ACTIVITY LIST.
A) In the Dashenko Ricardo biography, list every team other than the Baltimore Orioles that the section headed "Baltimore Orioles" says Ricardo played for.
B) Reproduce everything from "Dashenko Adriano Ricardo" down to "in September 2019." in the Dashenko Ricardo biography.

SELECTED TEXT.
——

Dashenko Adriano Ricardo (born March 1, 1990) is a Dutch professional baseball catcher for Curaçao Neptunus of the Honkbal Hoofdklasse. He played for Team Netherlands in the 2019 European Baseball Championship, and at the Africa/Europe 2020 Olympic Qualification tournament in Italy in September 2019.

Career

Baltimore Orioles
Ricardo was signed as an undrafted free agent by the Baltimore Orioles in 2007. He made his professional debut in 2007 with the Dominican Summer League Orioles. In 2008, he played for the rookie ball GCL Orioles, slashing .169/.199/.199 in 39 games. In 2009, Ricardo played for the rookie ball Bluefield Orioles and the Single-A Delmarva Shorebirds, hitting .234/.266/.304 between the two teams. He split the 2010 season between Bluefield and the Low-A Aberdeen IronBirds, batting .187/.230/.262 with 1 home run and 6 RBI.

——

AVAILABLE DATA.
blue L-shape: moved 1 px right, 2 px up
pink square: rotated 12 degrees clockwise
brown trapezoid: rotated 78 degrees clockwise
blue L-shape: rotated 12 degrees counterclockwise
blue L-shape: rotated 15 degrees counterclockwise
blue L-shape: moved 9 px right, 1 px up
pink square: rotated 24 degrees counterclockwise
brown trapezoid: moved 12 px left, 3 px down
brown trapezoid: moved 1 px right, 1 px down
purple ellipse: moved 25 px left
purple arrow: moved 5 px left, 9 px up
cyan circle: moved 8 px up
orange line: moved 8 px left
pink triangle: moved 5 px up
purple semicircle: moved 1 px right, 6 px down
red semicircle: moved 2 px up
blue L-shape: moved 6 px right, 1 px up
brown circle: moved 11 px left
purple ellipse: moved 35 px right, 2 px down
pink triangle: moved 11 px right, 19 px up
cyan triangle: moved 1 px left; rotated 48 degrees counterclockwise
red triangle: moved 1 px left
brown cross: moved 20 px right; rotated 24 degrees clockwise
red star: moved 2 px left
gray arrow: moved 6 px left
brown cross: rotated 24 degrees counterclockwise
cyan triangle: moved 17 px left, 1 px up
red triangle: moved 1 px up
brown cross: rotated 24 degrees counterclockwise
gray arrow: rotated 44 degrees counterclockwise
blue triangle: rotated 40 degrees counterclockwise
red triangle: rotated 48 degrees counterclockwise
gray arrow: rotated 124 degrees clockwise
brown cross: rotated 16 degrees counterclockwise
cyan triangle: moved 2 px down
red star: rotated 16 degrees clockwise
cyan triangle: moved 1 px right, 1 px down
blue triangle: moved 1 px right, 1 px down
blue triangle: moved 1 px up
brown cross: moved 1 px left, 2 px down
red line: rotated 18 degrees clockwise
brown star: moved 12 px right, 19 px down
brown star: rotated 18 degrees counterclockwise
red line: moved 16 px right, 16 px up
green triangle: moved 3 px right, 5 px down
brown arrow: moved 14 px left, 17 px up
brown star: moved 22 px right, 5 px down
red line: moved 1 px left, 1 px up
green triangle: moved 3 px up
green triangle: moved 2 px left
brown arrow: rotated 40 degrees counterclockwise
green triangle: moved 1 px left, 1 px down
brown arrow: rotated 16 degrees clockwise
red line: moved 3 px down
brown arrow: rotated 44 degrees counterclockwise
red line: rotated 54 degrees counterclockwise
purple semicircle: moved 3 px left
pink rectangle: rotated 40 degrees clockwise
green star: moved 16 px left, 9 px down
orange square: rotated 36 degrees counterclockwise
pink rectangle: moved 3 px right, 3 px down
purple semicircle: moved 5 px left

——

OUTPUTS FOR THE TASKS.
A)
- Dominican Summer League Orioles
- GCL Orioles
- Bluefield Orioles
- Delmarva Shorebirds
- Aberdeen IronBirds

B)
Dashenko Adriano Ricardo (born March 1, 1990) is a Dutch professional baseball catcher for Curaçao Neptunus of the Honkbal Hoofdklasse. He played for Team Netherlands in the 2019 European Baseball Championship, and at the Africa/Europe 2020 Olympic Qualification tournament in Italy in September 2019.